Is it even possible to judge the reason for — or sincerity of — anyone’s exemption claim? Or for anyone to prove their motive is religious? Does an employer, or the state, have a greater responsibility to defer to a religious objection than to any other kind?
With a Tradition of conscientious objection to war, Anabaptists are generally sympathetic to the principle of faith-based exemptions. We understand that one’s faith can compel actions that contradict society’s expectations.
We also recognize that an exemption isn’t free. It comes with an obligation to do one’s duty in a different way — through “work of national importance,” to use the phrase applied to the alternative service COs did during the draft era from World War II to Vietnam.
What might it look like if conscientious objection to vaccination were legally recognized — but with an alternative-service requirement? Canadian correspondent John Longhurst explores that question in “War COs served their country. Vaccine COs should too.”
There are many differences between objecting to war based on the teachings of Jesus and refusing a vaccine based on — what, exactly?
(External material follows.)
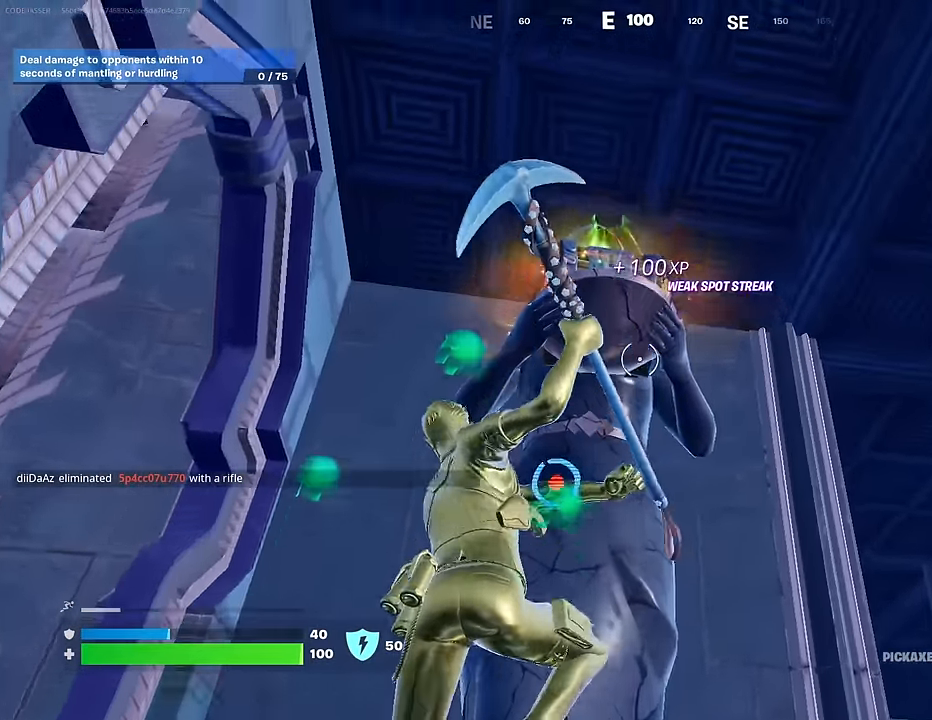
{"buttons": [], "left_stick": "down", "right_stick": "center", "events": [[50, "right_stick", "down"], [67, "left_stick", "up"], [83, "R2", "down"], [167, "right_stick", "left"], [233, "left_stick", "down"], [233, "right_stick", "up"], [350, "right_stick", "center"], [433, "R2", "up"]]}
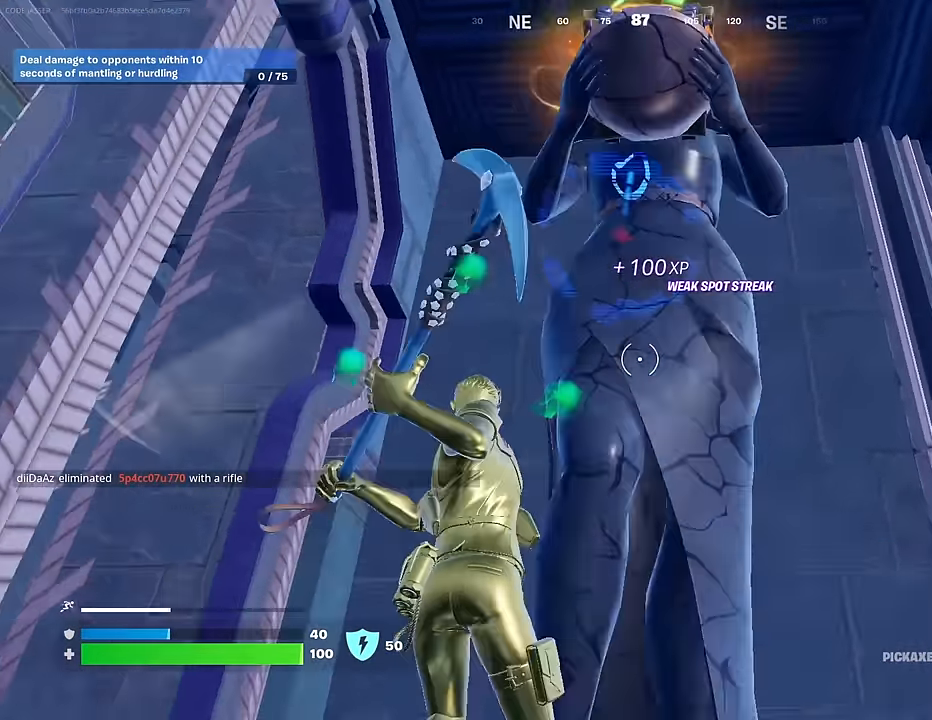
{"buttons": ["R2"], "left_stick": "down-left", "right_stick": "center", "events": [[50, "left_stick", "center"], [150, "CROSS", "down"], [217, "left_stick", "down-left"], [250, "CROSS", "up"], [250, "right_stick", "down-left"], [267, "R2", "down"], [267, "left_stick", "up-left"], [333, "right_stick", "center"], [467, "left_stick", "down-left"]]}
A relevant legal principle is the government’s “compelling interest.” Conscience or religious liberty isn’t a trump card. If the government has a compelling interest, the courts have given it wide latitude to require compliance.
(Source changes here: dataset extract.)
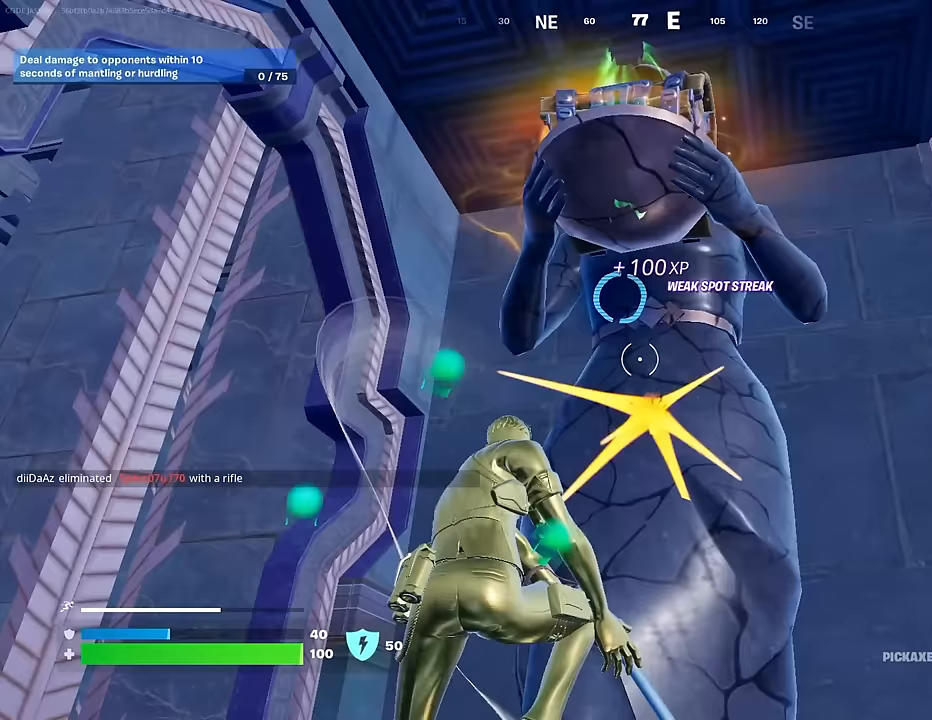
{"buttons": ["R2"], "left_stick": "center", "right_stick": "center", "events": [[17, "left_stick", "down"], [33, "right_stick", "up"], [183, "right_stick", "center"], [333, "right_stick", "up"], [417, "left_stick", "center"], [433, "right_stick", "center"]]}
The government has a compelling interest in public health. It has a compelling interest in limiting a pandemic. It does not have a compelling interest in getting pacifists into the military. In fact, it would rather keep them out, because the military does not want uncooperative conscripts.
The question of religious exemptions is becoming relevant as the rise of vaccination mandates raises the prospect of widespread attempts to use religion as a loophole, according to an Associated Press article.
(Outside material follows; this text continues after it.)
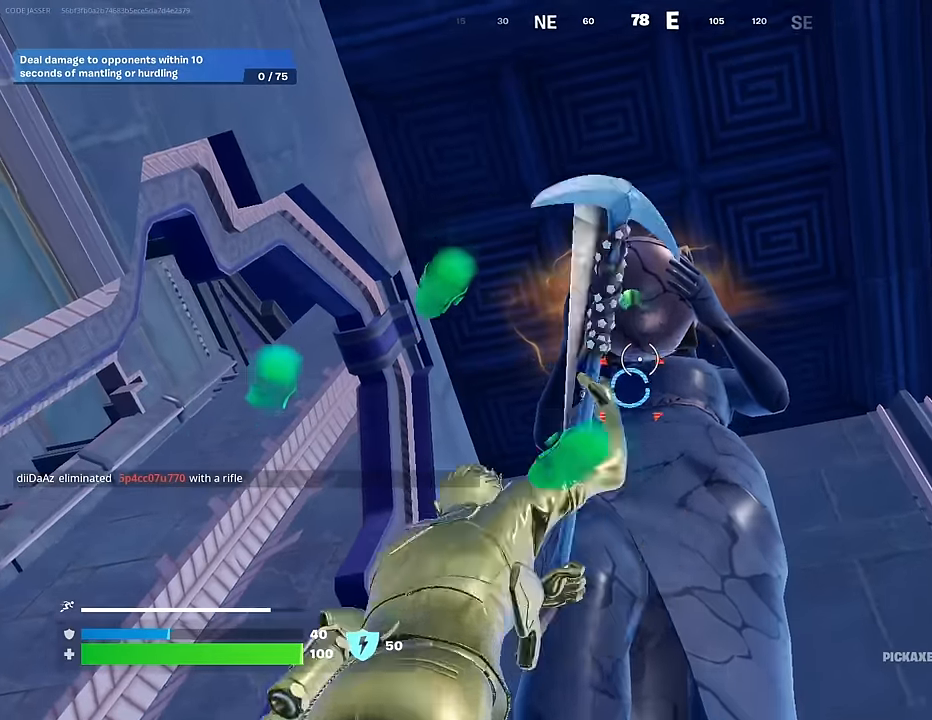
{"buttons": ["R2"], "left_stick": "center", "right_stick": "down", "events": [[433, "right_stick", "down"]]}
It’s a loophole that churches should take no part in opening. The leaders in the U.S. Conference of Mennonite Brethren Churches got it right in an Aug. 14 statement. They indicated that denominational beliefs and practices do not support a religious exemption to COVID-19 vaccine mandates.
They advised their members to “carefully and with personal integrity consider whether [your] objection is rooted in your own personal religious convictions or if it is rooted in other concerns and/or fears.”
In other words, even if you say your objection stems from your faith, that belief is entirely personal and not supported by denominational theology or doctrine.
Another group of leaders who got it right is a team of self-described “primarily older, ordained men” who offer guidance for conservative Anabaptist groups at anabaptistviewpoint.org. While noting concerns about the use of fetal cell lines in vaccination research, they encourage getting vaccinated as an act of “loving our neighbors” and “caring for the least of these . . . who may not have the resources to deal with a serious COVID infection.”
As North American Christians resist mask-wearing and vaccine mandates, we wish our experience was more like that of Indonesian Anabaptists, who are offering vaccines to the public.
An Anabaptist church in Semarang is conducting a vaccine clinic in its Holy Stadium, which will host the Mennonite World Conference assembly next July.
Many Indonesian workplaces require vaccination, according to the MWC report. “Most people are happy [to get vaccinated],” says Timotius Tanutama, a church leader. “The service is fast, and the people are kind.”
A little kindness goes a long way. We could use more of it.